Render the listing as a Markdown table with the columns "Row" and "Line," starting at the line containing "Độ ổn định lâu dài" and continuing through the end of the listing. Omit blank lines and picture markers.

Extracted page text
+ + + + + + +

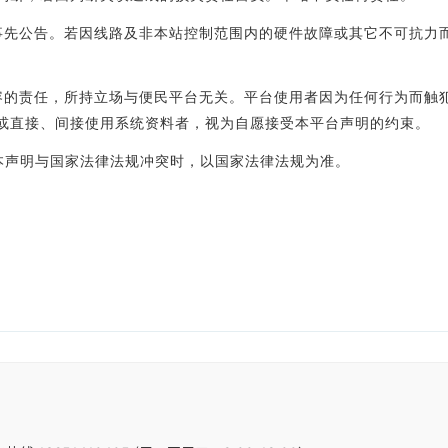
事先公告。若因线路及非本站控制范围内的硬件故障或其它不可抗力
容的责任，所持立场与便民平台无关。平台使用者因为任何行为而触
或直接、间接使用系统资料者，视为自愿接受本平台声明的约束。
声明与国家法律法规冲突时，以国家法律法规为准。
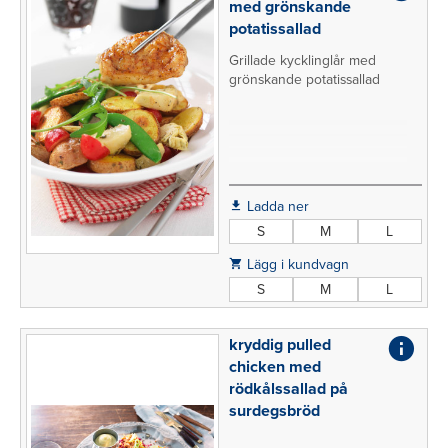
med grönskande
potatissallad
Grillade kycklinglår med
grönskande potatissallad
Ladda ner
S
M
L
Lägg i kundvagn
S
M
L
kryddig pulled
chicken med
rödkålssallad på
surdegsbröd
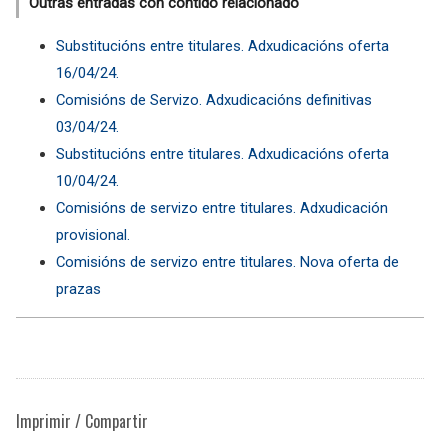
Outras entradas con contido relacionado
Substitucións entre titulares. Adxudicacións oferta
16/04/24.
Comisións de Servizo. Adxudicacións definitivas
03/04/24.
Substitucións entre titulares. Adxudicacións oferta
10/04/24.
Comisións de servizo entre titulares. Adxudicación
provisional.
Comisións de servizo entre titulares. Nova oferta de
prazas
Imprimir / Compartir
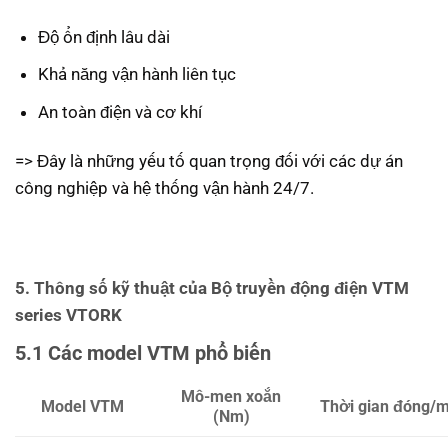
Độ ổn định lâu dài
Khả năng vận hành liên tục
An toàn điện và cơ khí
=> Đây là những yếu tố quan trọng đối với các dự án
công nghiệp và hệ thống vận hành 24/7.
5. Thông số kỹ thuật của Bộ truyền động điện VTM
series VTORK
5.1 Các model VTM phổ biến
Mô-men xoắn
Model VTM
Thời gian đóng/
(Nm)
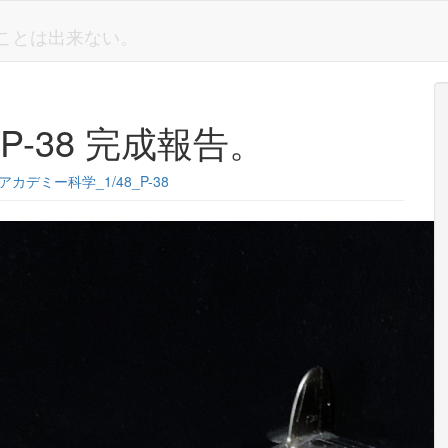
しいことは出来ない。
P-38 完成報告。
アカデミー科学_1/48_P-38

+ + + + + + +

Exercise answer |
| Row | Line |
|---|---|
| 1 | Độ ổn định lâu dài |
| 2 | Khả năng vận hành liên tục |
| 3 | An toàn điện và cơ khí |
| 4 | => Đây là những yếu tố quan trọng đối với các dự án |
| 5 | công nghiệp và hệ thống vận hành 24/7. |
| 6 | 5. Thông số kỹ thuật của Bộ truyền động điện VTM |
| 7 | series VTORK |
| 8 | 5.1 Các model VTM phổ biến |
| 9 | Mô-men xoắn |
| 10 | Model VTM |
| 11 | Thời gian đóng/ |
| 12 | (Nm) |
| 13 | しいことは出来ない。 |
| 14 | P-38 完成報告。 |
| 15 | アカデミー科学_1/48_P-38 |